(RECORDS FOR THIS TASK)

###

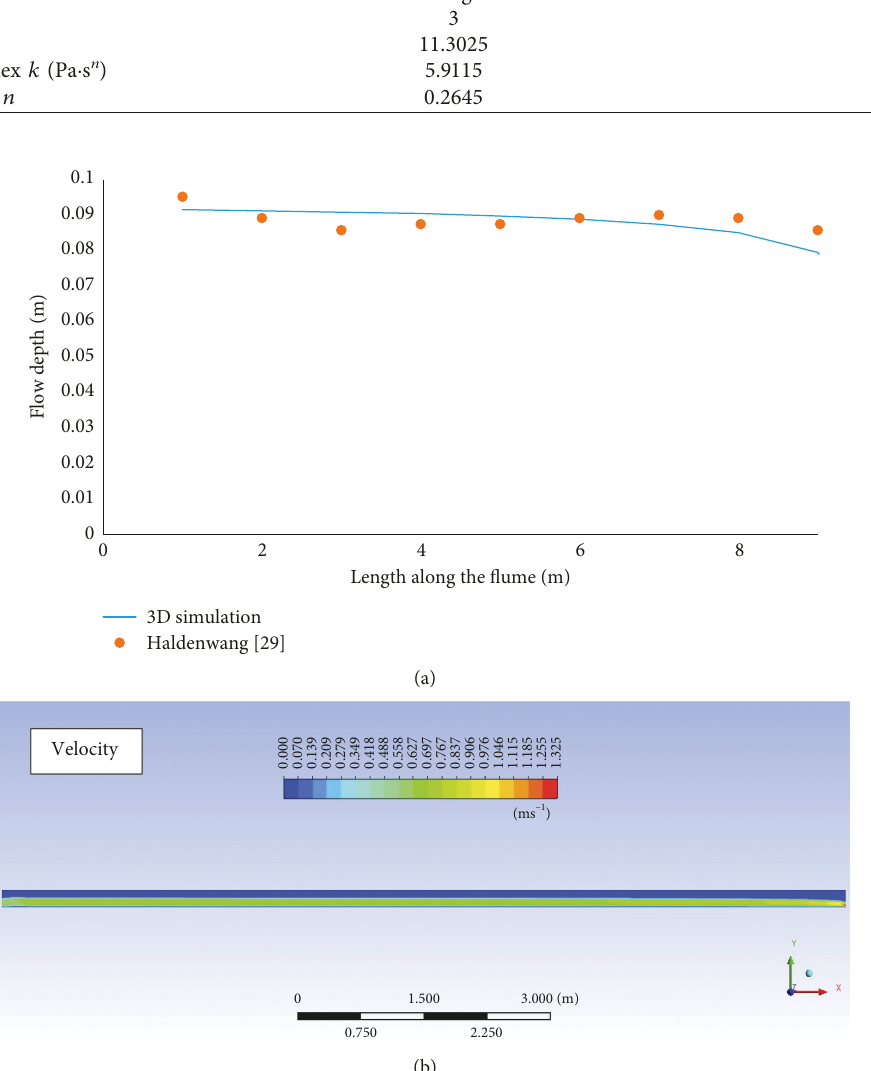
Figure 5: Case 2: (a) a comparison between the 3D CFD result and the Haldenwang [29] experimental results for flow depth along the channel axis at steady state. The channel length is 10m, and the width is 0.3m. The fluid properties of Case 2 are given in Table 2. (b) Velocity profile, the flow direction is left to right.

###

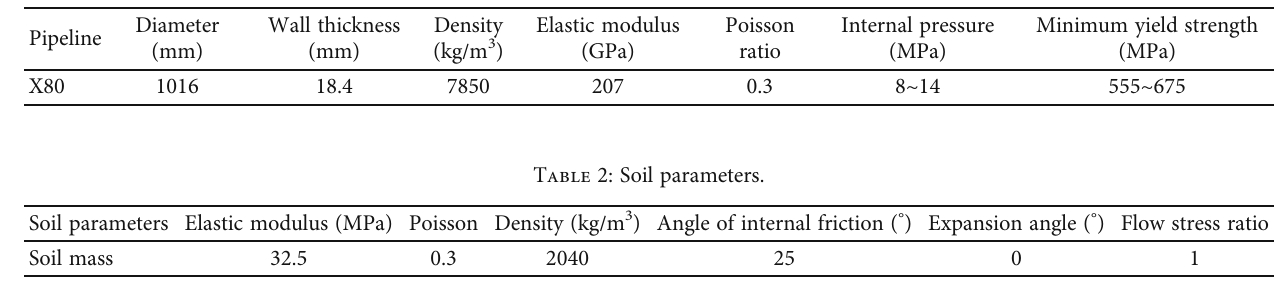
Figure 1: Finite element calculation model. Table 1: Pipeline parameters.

###

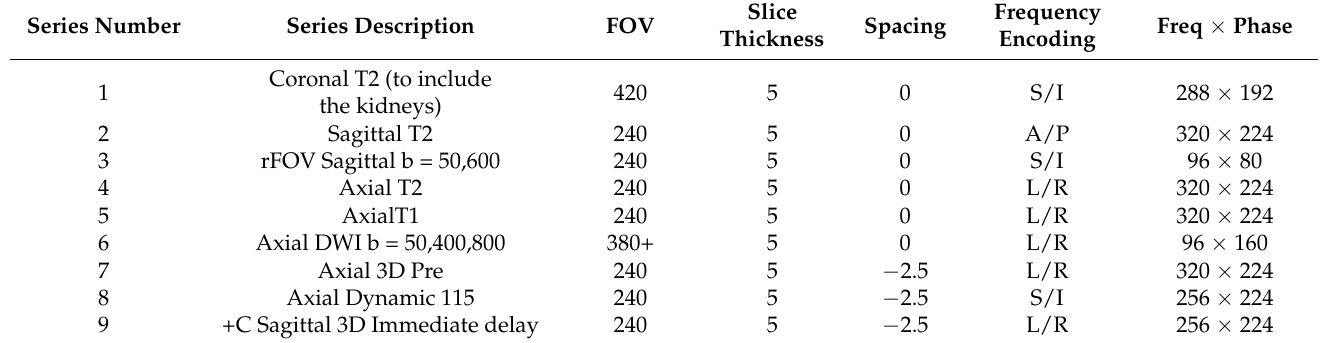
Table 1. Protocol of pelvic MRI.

###

(PROBLEM REQUIREMENTS) If a line in the records above holds the string "Figure", copy it out.

(ANSWER AREA)
Figure 5: Case 2: (a) a comparison between the 3D CFD result and the Haldenwang [29] experimental results for flow depth along the channel axis at steady state. The channel length is 10m, and the width is 0.3m. The fluid properties of Case 2 are given in Table 2. (b) Velocity profile, the flow direction is left to right.
Figure 1: Finite element calculation model. Table 1: Pipeline parameters.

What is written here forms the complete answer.